Saved data entries
---*---
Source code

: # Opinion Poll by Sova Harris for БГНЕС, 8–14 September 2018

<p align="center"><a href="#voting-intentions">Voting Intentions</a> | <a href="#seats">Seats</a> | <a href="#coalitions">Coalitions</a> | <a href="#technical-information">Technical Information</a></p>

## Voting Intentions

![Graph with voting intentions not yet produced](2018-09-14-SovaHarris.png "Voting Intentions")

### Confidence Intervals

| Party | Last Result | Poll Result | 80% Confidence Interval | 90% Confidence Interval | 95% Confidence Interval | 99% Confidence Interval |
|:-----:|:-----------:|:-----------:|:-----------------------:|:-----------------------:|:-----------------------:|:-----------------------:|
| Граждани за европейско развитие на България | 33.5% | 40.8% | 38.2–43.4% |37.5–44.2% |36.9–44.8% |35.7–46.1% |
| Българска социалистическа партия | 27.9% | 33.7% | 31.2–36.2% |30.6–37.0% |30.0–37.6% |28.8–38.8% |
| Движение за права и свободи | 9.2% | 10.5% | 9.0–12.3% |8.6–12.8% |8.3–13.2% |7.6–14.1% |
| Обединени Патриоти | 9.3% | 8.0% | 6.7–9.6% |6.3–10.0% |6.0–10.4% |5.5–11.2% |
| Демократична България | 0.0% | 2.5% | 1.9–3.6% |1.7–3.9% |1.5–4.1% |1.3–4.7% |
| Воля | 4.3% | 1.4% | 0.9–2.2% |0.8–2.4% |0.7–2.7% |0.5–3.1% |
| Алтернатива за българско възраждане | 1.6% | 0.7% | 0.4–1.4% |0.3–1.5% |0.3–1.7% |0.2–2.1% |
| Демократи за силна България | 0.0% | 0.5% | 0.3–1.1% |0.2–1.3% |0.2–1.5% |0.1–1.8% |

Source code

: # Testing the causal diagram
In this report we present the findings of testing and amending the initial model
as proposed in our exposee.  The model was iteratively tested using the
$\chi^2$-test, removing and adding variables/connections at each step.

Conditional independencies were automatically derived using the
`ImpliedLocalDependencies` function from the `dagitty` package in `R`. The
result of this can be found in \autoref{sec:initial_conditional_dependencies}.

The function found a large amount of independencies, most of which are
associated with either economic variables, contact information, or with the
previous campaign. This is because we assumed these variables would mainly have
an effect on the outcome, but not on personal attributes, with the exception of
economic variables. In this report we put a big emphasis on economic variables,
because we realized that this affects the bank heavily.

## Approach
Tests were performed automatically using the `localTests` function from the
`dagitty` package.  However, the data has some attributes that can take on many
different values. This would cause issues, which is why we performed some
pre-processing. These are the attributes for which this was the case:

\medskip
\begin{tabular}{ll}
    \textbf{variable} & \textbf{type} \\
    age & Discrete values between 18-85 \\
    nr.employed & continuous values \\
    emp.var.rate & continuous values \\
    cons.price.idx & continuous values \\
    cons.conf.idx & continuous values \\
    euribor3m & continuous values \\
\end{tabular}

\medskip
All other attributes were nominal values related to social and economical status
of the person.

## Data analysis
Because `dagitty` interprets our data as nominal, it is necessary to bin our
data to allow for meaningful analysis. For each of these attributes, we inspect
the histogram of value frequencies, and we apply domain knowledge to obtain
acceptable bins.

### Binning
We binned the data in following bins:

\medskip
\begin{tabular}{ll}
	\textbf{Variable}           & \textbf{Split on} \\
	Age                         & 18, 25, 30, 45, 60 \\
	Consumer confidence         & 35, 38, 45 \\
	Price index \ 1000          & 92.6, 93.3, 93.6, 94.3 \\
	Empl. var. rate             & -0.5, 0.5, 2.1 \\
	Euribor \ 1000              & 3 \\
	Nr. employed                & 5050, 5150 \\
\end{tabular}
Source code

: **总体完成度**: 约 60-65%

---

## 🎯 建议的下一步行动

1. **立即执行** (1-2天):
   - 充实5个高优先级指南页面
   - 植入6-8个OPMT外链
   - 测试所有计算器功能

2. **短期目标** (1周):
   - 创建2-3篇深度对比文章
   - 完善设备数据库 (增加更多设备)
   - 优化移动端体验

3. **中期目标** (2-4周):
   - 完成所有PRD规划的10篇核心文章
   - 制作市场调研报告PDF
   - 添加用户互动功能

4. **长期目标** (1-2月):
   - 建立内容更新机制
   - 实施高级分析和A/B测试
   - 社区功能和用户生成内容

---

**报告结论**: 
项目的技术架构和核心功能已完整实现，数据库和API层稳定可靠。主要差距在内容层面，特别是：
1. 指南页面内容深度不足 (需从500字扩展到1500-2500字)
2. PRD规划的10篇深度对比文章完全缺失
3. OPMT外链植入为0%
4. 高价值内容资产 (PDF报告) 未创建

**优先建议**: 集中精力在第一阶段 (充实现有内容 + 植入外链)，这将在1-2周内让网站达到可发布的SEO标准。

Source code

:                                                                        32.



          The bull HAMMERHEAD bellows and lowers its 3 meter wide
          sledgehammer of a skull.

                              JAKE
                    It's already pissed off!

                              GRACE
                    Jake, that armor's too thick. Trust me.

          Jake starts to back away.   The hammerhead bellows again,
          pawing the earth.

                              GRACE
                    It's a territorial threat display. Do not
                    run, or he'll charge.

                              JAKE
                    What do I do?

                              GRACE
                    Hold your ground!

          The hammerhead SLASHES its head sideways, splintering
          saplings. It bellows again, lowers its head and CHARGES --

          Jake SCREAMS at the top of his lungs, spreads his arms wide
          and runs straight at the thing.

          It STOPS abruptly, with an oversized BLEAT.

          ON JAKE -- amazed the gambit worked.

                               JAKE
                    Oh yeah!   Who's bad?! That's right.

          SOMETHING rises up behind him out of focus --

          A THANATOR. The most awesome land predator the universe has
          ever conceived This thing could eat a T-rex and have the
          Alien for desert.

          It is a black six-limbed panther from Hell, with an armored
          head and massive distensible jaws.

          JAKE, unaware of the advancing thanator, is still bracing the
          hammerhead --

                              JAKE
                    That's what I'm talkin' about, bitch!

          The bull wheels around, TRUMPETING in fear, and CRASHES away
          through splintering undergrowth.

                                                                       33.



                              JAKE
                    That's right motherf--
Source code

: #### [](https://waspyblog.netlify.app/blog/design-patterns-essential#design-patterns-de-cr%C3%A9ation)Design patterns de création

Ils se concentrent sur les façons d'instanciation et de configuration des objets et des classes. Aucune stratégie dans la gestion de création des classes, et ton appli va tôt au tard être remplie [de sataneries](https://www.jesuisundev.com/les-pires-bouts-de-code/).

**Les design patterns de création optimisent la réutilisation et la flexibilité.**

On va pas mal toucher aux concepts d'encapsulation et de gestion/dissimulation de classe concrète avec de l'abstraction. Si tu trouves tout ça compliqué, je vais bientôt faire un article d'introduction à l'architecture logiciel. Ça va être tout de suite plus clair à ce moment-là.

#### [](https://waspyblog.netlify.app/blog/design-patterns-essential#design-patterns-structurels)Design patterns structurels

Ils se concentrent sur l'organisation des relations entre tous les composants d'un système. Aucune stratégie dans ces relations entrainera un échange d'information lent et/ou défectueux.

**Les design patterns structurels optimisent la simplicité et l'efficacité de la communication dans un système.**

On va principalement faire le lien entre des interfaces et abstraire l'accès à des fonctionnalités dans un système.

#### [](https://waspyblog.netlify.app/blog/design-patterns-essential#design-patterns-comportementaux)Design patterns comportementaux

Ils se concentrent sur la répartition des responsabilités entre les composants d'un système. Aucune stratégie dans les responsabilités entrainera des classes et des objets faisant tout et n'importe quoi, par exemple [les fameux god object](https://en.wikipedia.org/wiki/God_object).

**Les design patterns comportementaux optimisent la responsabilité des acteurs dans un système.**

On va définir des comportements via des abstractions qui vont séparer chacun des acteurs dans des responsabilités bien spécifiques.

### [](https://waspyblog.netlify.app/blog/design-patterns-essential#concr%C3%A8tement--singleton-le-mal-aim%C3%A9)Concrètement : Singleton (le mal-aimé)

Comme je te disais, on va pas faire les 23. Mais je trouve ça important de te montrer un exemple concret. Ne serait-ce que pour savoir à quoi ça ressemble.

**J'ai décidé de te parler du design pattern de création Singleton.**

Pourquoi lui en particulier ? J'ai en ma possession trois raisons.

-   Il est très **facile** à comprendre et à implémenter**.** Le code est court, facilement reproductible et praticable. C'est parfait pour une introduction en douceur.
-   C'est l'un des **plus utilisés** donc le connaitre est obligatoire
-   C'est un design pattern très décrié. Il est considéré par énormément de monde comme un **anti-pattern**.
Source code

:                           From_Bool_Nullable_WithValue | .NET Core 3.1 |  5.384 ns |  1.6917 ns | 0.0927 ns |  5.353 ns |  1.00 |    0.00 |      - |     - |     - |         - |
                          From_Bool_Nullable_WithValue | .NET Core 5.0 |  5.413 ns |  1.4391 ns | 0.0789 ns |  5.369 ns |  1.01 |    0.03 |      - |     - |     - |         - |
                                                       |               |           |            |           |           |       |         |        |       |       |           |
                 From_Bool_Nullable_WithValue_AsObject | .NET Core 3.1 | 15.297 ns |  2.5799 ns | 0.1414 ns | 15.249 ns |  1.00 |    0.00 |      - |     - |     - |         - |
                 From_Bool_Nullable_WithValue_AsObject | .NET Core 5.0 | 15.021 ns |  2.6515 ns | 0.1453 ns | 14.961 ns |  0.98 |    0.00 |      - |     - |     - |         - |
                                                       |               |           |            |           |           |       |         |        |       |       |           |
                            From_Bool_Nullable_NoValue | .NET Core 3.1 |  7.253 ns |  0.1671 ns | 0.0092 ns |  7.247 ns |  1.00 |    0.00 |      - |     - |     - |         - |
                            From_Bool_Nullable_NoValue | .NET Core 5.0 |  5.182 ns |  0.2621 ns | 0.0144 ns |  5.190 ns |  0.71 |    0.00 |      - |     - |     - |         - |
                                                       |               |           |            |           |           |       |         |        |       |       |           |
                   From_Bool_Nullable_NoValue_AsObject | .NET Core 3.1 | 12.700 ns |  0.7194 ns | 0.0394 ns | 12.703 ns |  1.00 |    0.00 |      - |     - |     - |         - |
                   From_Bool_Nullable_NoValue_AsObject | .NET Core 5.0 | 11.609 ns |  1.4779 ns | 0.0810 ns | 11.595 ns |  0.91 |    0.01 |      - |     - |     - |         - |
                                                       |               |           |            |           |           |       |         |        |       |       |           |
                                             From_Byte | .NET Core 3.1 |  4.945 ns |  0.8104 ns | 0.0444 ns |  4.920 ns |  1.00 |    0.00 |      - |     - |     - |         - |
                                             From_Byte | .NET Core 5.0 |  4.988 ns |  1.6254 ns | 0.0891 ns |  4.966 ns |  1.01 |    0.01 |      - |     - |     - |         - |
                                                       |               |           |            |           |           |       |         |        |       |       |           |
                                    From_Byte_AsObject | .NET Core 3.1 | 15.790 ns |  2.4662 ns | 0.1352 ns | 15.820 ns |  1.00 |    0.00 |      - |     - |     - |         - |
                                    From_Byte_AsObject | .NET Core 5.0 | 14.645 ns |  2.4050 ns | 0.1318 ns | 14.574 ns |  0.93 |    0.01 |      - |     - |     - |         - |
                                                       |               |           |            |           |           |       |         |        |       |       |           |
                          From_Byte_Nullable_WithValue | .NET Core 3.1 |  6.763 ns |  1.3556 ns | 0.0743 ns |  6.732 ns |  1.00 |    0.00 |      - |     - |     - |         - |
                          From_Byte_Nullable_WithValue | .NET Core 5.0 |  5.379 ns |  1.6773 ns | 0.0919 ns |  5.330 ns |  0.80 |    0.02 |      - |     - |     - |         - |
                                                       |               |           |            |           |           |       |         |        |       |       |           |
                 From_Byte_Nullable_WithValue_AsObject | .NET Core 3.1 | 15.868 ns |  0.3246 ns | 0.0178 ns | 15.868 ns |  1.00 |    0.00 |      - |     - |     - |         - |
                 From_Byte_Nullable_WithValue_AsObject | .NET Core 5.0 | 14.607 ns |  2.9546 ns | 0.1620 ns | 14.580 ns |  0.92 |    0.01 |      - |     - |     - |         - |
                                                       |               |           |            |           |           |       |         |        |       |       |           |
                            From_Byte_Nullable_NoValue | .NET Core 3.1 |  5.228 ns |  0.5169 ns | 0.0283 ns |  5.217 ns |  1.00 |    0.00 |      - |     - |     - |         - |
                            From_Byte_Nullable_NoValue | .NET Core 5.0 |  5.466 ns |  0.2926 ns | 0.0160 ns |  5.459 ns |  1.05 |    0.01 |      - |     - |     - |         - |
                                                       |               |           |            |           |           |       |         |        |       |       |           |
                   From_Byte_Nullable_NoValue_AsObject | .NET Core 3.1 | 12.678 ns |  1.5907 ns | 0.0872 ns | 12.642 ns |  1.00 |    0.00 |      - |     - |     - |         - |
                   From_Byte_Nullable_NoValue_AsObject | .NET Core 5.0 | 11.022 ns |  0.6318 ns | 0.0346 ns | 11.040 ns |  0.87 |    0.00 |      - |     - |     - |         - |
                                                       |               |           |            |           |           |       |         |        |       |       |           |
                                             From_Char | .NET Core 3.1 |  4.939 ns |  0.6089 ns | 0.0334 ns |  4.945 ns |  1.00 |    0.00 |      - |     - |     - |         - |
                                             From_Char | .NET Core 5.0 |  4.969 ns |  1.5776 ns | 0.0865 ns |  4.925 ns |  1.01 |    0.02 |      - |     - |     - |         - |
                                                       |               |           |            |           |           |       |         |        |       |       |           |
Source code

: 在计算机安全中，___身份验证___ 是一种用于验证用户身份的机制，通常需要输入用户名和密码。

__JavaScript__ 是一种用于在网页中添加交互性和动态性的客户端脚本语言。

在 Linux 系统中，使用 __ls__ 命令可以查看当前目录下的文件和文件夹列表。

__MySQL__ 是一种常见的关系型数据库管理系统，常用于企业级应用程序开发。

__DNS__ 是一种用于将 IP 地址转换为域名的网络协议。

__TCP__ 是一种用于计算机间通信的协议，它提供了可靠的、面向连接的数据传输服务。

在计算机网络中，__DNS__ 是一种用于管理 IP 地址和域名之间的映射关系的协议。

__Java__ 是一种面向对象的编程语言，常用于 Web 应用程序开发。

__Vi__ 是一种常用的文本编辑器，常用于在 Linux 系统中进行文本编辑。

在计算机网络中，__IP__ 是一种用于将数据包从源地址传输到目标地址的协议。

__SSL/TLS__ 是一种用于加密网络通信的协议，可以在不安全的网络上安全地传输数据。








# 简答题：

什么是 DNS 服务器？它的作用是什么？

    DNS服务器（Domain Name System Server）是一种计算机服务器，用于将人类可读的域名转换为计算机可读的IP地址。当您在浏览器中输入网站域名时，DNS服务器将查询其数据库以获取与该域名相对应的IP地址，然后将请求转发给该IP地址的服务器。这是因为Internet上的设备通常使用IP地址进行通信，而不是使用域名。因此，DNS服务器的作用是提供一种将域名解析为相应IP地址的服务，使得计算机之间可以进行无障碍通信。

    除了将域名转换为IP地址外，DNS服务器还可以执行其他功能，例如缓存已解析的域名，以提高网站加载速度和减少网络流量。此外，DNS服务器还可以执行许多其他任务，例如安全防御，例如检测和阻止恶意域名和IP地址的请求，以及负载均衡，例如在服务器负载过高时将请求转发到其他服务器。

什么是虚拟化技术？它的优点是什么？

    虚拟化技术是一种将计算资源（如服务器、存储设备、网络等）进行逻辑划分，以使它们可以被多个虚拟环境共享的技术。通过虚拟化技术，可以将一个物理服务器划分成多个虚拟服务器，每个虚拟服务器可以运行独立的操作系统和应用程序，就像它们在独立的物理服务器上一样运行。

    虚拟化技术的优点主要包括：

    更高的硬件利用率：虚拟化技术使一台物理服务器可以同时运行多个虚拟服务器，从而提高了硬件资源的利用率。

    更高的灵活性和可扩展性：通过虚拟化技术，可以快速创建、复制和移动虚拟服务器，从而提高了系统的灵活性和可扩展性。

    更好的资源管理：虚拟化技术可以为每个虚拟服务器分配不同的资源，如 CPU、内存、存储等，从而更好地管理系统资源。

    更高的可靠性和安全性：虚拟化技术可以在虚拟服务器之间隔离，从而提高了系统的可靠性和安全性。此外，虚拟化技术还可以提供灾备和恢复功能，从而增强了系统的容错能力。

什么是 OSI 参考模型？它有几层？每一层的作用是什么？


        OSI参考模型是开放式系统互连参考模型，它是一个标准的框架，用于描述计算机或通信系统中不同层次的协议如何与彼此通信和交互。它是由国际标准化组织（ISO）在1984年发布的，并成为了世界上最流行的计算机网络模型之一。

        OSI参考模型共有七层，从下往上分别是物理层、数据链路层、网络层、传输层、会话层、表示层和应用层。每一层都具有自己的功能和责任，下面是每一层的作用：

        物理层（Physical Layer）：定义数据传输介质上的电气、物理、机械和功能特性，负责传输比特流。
---*---
#### [What needs to be done]
Write out, from the lines above, only those from the line with "9.0–12.3% |8.6–12.8% |8.3–13.2% |7.6–14.1% |" to the line with "necessary to bin our", exactly as given, including the first and the last.

#### [Reply]
| Движение за права и свободи | 9.2% | 10.5% | 9.0–12.3% |8.6–12.8% |8.3–13.2% |7.6–14.1% |
| Обединени Патриоти | 9.3% | 8.0% | 6.7–9.6% |6.3–10.0% |6.0–10.4% |5.5–11.2% |
| Демократична България | 0.0% | 2.5% | 1.9–3.6% |1.7–3.9% |1.5–4.1% |1.3–4.7% |
| Воля | 4.3% | 1.4% | 0.9–2.2% |0.8–2.4% |0.7–2.7% |0.5–3.1% |
| Алтернатива за българско възраждане | 1.6% | 0.7% | 0.4–1.4% |0.3–1.5% |0.3–1.7% |0.2–2.1% |
| Демократи за силна България | 0.0% | 0.5% | 0.3–1.1% |0.2–1.3% |0.2–1.5% |0.1–1.8% |

Source code

: # Testing the causal diagram
In this report we present the findings of testing and amending the initial model
as proposed in our exposee.  The model was iteratively tested using the
$\chi^2$-test, removing and adding variables/connections at each step.

Conditional independencies were automatically derived using the
`ImpliedLocalDependencies` function from the `dagitty` package in `R`. The
result of this can be found in \autoref{sec:initial_conditional_dependencies}.

The function found a large amount of independencies, most of which are
associated with either economic variables, contact information, or with the
previous campaign. This is because we assumed these variables would mainly have
an effect on the outcome, but not on personal attributes, with the exception of
economic variables. In this report we put a big emphasis on economic variables,
because we realized that this affects the bank heavily.

## Approach
Tests were performed automatically using the `localTests` function from the
`dagitty` package.  However, the data has some attributes that can take on many
different values. This would cause issues, which is why we performed some
pre-processing. These are the attributes for which this was the case:

\medskip
\begin{tabular}{ll}
    \textbf{variable} & \textbf{type} \\
    age & Discrete values between 18-85 \\
    nr.employed & continuous values \\
    emp.var.rate & continuous values \\
    cons.price.idx & continuous values \\
    cons.conf.idx & continuous values \\
    euribor3m & continuous values \\
\end{tabular}

\medskip
All other attributes were nominal values related to social and economical status
of the person.

## Data analysis
Because `dagitty` interprets our data as nominal, it is necessary to bin our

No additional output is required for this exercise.